Surrénales et cortisone

L’hypothalamus envoie aussi des hormones spécifiques destinées aux glandes surrénales, en passant par la tige hypophysaire et l’hypophyse. Les glandes surrénales secrètent alors la cortisone. Il s’agit d’une cortisone produite normalement par notre organisme. Le cortisol sert à être en forme et efficace. Il s’agit d’une hormone du stress dont la production augmente avec celui-ci. La sécrétion de cortisol est maximale le matin, minimale la nuit. Par ailleurs, le cortisol régule aussi les échanges de sel (sodium). Lorsque la tige hypophysaire est sectionnée, la production de cortisol par les surrénales s’arrête. C’est pourquoi les patients opérés doivent prendre quotidiennement des comprimés d’hydrocortisone. Le dosage est calculé en fonction de la surface corporelle. En clair, plus on est grand, et plus on est lourd, plus on a besoin d’hydrocortisone.

Quelles précautions prendre avec l’hydrocortisone?

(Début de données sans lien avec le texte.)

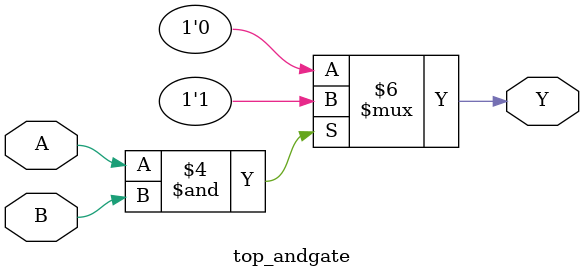
<source format=v>
module top_andgate(output reg Y, input A, B);
always @ (A or B) begin
    if (A == 1'b1 & B == 1'b1) begin
        Y = 1'b1;
    end
    else 
        Y = 1'b0; 
end
endmodule

</source>
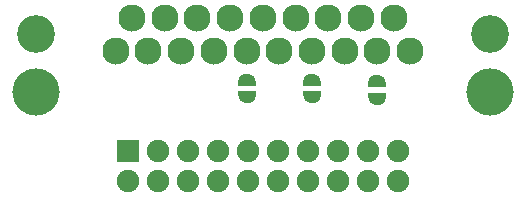
<source format=gbr>
G04 DipTrace 3.3.1.3*
G04 TopMask.gbr*
%MOIN*%
G04 #@! TF.FileFunction,Soldermask,Top*
G04 #@! TF.Part,Single*
%AMOUTLINE0*
4,1,14,
0.014815,0.01642,
0.022199,0.011571,
0.027295,0.00397,
0.029016,-0.005709,
0.029022,-0.019547,
-0.029022,-0.019547,
-0.029016,-0.005512,
-0.027685,0.002975,
-0.024241,0.010255,
-0.017575,0.016113,
-0.011514,0.018537,
-0.003232,0.019547,
0.003232,0.019547,
0.009293,0.018537,
0.014815,0.01642,
0*%
%AMOUTLINE1*
4,1,14,
-0.014815,-0.01642,
-0.022199,-0.011571,
-0.027295,-0.00397,
-0.029016,0.005709,
-0.029022,0.019547,
0.029022,0.019547,
0.029016,0.005512,
0.027685,-0.002975,
0.024241,-0.010255,
0.017575,-0.016113,
0.011514,-0.018537,
0.003232,-0.019547,
-0.003232,-0.019547,
-0.009293,-0.018537,
-0.014815,-0.01642,
0*%
%ADD22C,0.15748*%
%ADD23C,0.125984*%
%ADD26R,0.074803X0.074803*%
%ADD28C,0.074803*%
%ADD30C,0.090551*%
%ADD33OUTLINE0*%
%ADD34OUTLINE1*%
%FSLAX26Y26*%
G04*
G70*
G90*
G75*
G01*
G04 TopMask*
%LPD*%
D22*
X537814Y839059D3*
X2049664D3*
D30*
X1784467Y976761D3*
X1729940Y1088572D3*
X1675412Y976761D3*
X1620885Y1088572D3*
X1566357Y976761D3*
X1511830Y1088572D3*
X1457302Y976761D3*
X1402774Y1088572D3*
X1348247Y976761D3*
X1293719Y1088572D3*
X1239192Y976761D3*
X1184664Y1088572D3*
X1130137Y976761D3*
X1075609Y1088572D3*
X1021082Y976761D3*
X966554Y1088572D3*
X912026Y976761D3*
X857499Y1088572D3*
X802971Y976761D3*
D23*
X2049625Y1032667D3*
X537814D3*
D28*
X1743719Y643701D3*
Y543701D3*
X1643719Y643701D3*
Y543701D3*
X1543719Y643701D3*
Y543701D3*
X1443719Y643701D3*
Y543701D3*
X1343719Y643701D3*
Y543701D3*
X1243719Y643701D3*
Y543701D3*
X1143719Y643701D3*
Y543701D3*
X1043719Y643701D3*
Y543701D3*
X943719Y643701D3*
Y543701D3*
D26*
X843719Y643701D3*
D28*
Y543701D3*
D33*
X1240079Y881201D3*
D34*
Y823881D3*
X1674969Y818701D3*
D33*
Y876021D3*
X1457919Y881201D3*
D34*
Y823881D3*
M02*

</source>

C’est donc le matin que l’on prend le plus d’hydrocortisone. Il est important de ne pas en prendre trop pour ne pas avoir d’effets secondaires / un visage « lunaire », une « bouée » de graisse autour du ventre, mais aussi d’autres effets moins visibles, mais néfastes. Par exemple une déminéralisation osseuse ou une fonte musculaire. Nous avons dit que le cortisol est l’hormone du stress. Que faire donc en cas de stress important, comme une fièvre élevée ou une opération ? On doit impérativement doubler, voire tripler les doses d’hydrocortisone. C’est tout simple.

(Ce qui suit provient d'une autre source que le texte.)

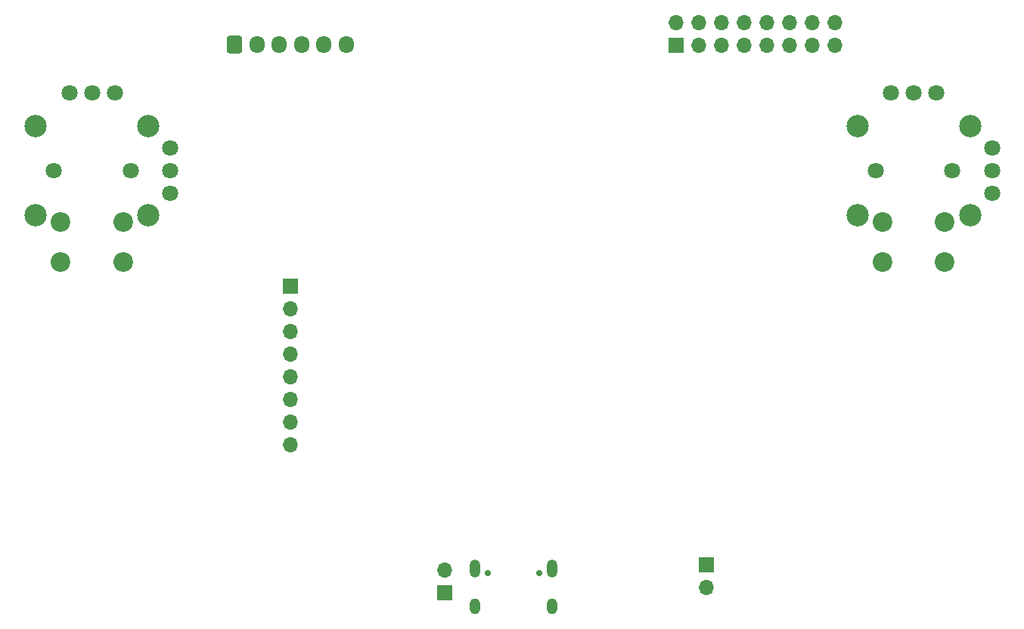
<source format=gbr>
%TF.GenerationSoftware,KiCad,Pcbnew,(6.0.5)*%
%TF.CreationDate,2022-05-19T22:33:39+02:00*%
%TF.ProjectId,hardware-remote-v2,68617264-7761-4726-952d-72656d6f7465,rev?*%
%TF.SameCoordinates,Original*%
%TF.FileFunction,Soldermask,Bot*%
%TF.FilePolarity,Negative*%
%FSLAX46Y46*%
G04 Gerber Fmt 4.6, Leading zero omitted, Abs format (unit mm)*
G04 Created by KiCad (PCBNEW (6.0.5)) date 2022-05-19 22:33:39*
%MOMM*%
%LPD*%
G01*
G04 APERTURE LIST*
G04 Aperture macros list*
%AMRoundRect*
0 Rectangle with rounded corners*
0 $1 Rounding radius*
0 $2 $3 $4 $5 $6 $7 $8 $9 X,Y pos of 4 corners*
0 Add a 4 corners polygon primitive as box body*
4,1,4,$2,$3,$4,$5,$6,$7,$8,$9,$2,$3,0*
0 Add four circle primitives for the rounded corners*
1,1,$1+$1,$2,$3*
1,1,$1+$1,$4,$5*
1,1,$1+$1,$6,$7*
1,1,$1+$1,$8,$9*
0 Add four rect primitives between the rounded corners*
20,1,$1+$1,$2,$3,$4,$5,0*
20,1,$1+$1,$4,$5,$6,$7,0*
20,1,$1+$1,$6,$7,$8,$9,0*
20,1,$1+$1,$8,$9,$2,$3,0*%
G04 Aperture macros list end*
%ADD10C,1.800000*%
%ADD11C,2.500000*%
%ADD12C,2.200000*%
%ADD13RoundRect,0.250000X-0.600000X-0.725000X0.600000X-0.725000X0.600000X0.725000X-0.600000X0.725000X0*%
%ADD14O,1.700000X1.950000*%
%ADD15R,1.700000X1.700000*%
%ADD16O,1.700000X1.700000*%
%ADD17C,0.700000*%
%ADD18O,1.200000X2.000000*%
%ADD19O,1.200000X1.800000*%
G04 APERTURE END LIST*
D10*
%TO.C,SW2*%
X40500000Y20780000D03*
X49100000Y20780000D03*
X53530000Y18240000D03*
X53530000Y20780000D03*
X53530000Y23320000D03*
X47340000Y29510000D03*
X44800000Y29510000D03*
X42260000Y29510000D03*
D11*
X38470000Y25780000D03*
X38470000Y15780000D03*
X51120000Y15780000D03*
X51120000Y25780000D03*
D12*
X41280000Y14990000D03*
X41280000Y10490000D03*
X48280000Y14990000D03*
X48280000Y10490000D03*
%TD*%
D13*
%TO.C,J1*%
X-31250000Y34875000D03*
D14*
X-28750000Y34875000D03*
X-26250000Y34875000D03*
X-23750000Y34875000D03*
X-21250000Y34875000D03*
X-18750000Y34875000D03*
%TD*%
D15*
%TO.C,J2*%
X-25000000Y7775000D03*
D16*
X-25000000Y5235000D03*
X-25000000Y2695000D03*
X-25000000Y155000D03*
X-25000000Y-2385000D03*
X-25000000Y-4925000D03*
X-25000000Y-7465000D03*
X-25000000Y-10005000D03*
%TD*%
D15*
%TO.C,J4*%
X21550000Y-23400000D03*
D16*
X21550000Y-25940000D03*
%TD*%
D17*
%TO.C,USB1*%
X2890000Y-24395000D03*
X-2890000Y-24395000D03*
D18*
X-4320000Y-23855000D03*
X4320000Y-23855000D03*
D19*
X-4320000Y-28045000D03*
X4320000Y-28045000D03*
%TD*%
D15*
%TO.C,J5*%
X18220000Y34859999D03*
D16*
X18220000Y37399999D03*
X20760000Y34859999D03*
X20760000Y37399999D03*
X23300000Y34859999D03*
X23300000Y37399999D03*
X25840000Y34859999D03*
X25840000Y37399999D03*
X28380000Y34859999D03*
X28380000Y37399999D03*
X30920000Y34859999D03*
X30920000Y37399999D03*
X33460000Y34859999D03*
X33460000Y37399999D03*
X36000000Y34859999D03*
X36000000Y37399999D03*
%TD*%
D15*
%TO.C,J3*%
X-7700000Y-26524999D03*
D16*
X-7700000Y-23984999D03*
%TD*%
D10*
%TO.C,SW1*%
X-42900000Y20780000D03*
X-51500000Y20780000D03*
X-38470000Y18240000D03*
X-38470000Y20780000D03*
X-38470000Y23320000D03*
X-44660000Y29510000D03*
X-47200000Y29510000D03*
X-49740000Y29510000D03*
D11*
X-53530000Y25780000D03*
X-53530000Y15780000D03*
X-40880000Y15780000D03*
X-40880000Y25780000D03*
D12*
X-50720000Y14990000D03*
X-50720000Y10490000D03*
X-43720000Y14990000D03*
X-43720000Y10490000D03*
%TD*%
M02*

</source>
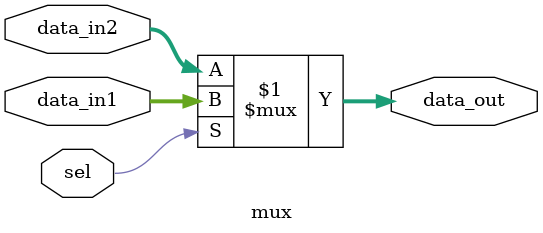
<source format=v>
`timescale 1ns / 1ps


module mux(
    input [31:0]data_in1,
    input [31:0]data_in2,
    input sel,
    output  [31:0]data_out
  );
  assign data_out = sel ? data_in1 : data_in2;
endmodule

</source>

Que se passe-t-il sans cortisol?

Il existe chez l’adulte une maladie dans laquelle les glandes surrénales ne fonctionnent plus : la maladie d’Addison. Les patients sont mous, ils ont la peau foncée et vomissent souvent. Dans leur sang, on observe des perturbations électrolytiques (sodium). Ces patients doivent également prendre de l’hydrocortisone pour être en forme. Ce qui apparaît le plus rapidement en cas de baisse du cortisol, c’est le manque d’entrain, l’envie permanente de dormir. Cela peut aller jusqu’au malaise avec vomissements. Il est alors urgent de consulter un médecin et de faire pratiquer une prise de sang.

Thyroïde et hormones thyroïdiennes

L’hormone thyroïdienne est produite normalement dans l’organisme selon le même mécanisme que le cortisol. L’hormone thyroïdienne permet également d’être en forme, renforce le métabolisme et les compétences du cœur. Lorsqu’elle est absente, on est fatigué, constipé, la peau est infiltrée, bref on est ralenti. Là encore il existe une hormone de substitution. Un excès d’hormone thyroïdienne entraîne une nervosité, des sueurs, une insomnie.

Les autres hormones (non vitales)

Il s’agit de l’hormone de croissance et des hormones sexuelles qui sont toujours régulées par le même mécanisme. Le traitement par hormone de croissance est instauré en général plusieurs mois après l’opération. Il est précédé par un bilan biologique très complet effectué dans un centre spécialisé. L’hormone est administrée par voie injectable sous la forme d’un stylo que l’enfant va rapidement apprendre à manier tout seul. Les doses sont augmentées au fur et à mesure de la croissance. Les hormones de croissance utilisées depuis plusieurs années sont fabriquées par génie génétique, il n’y a donc plus aucun risque de transmission virale (Maladie de Creutzfeld-Jacob). Enfin les hormones sexuelles sont nécessaires pour le déclenchement de la puberté, elles seront poursuivies à l’âge adulte sous forme de comprimés, injections, gel ou patch.

Texte traduit et adapté de l’allemand par les Dr G. et Ph. Salva-Issu de www.craniopharyngiome-solidarite.org.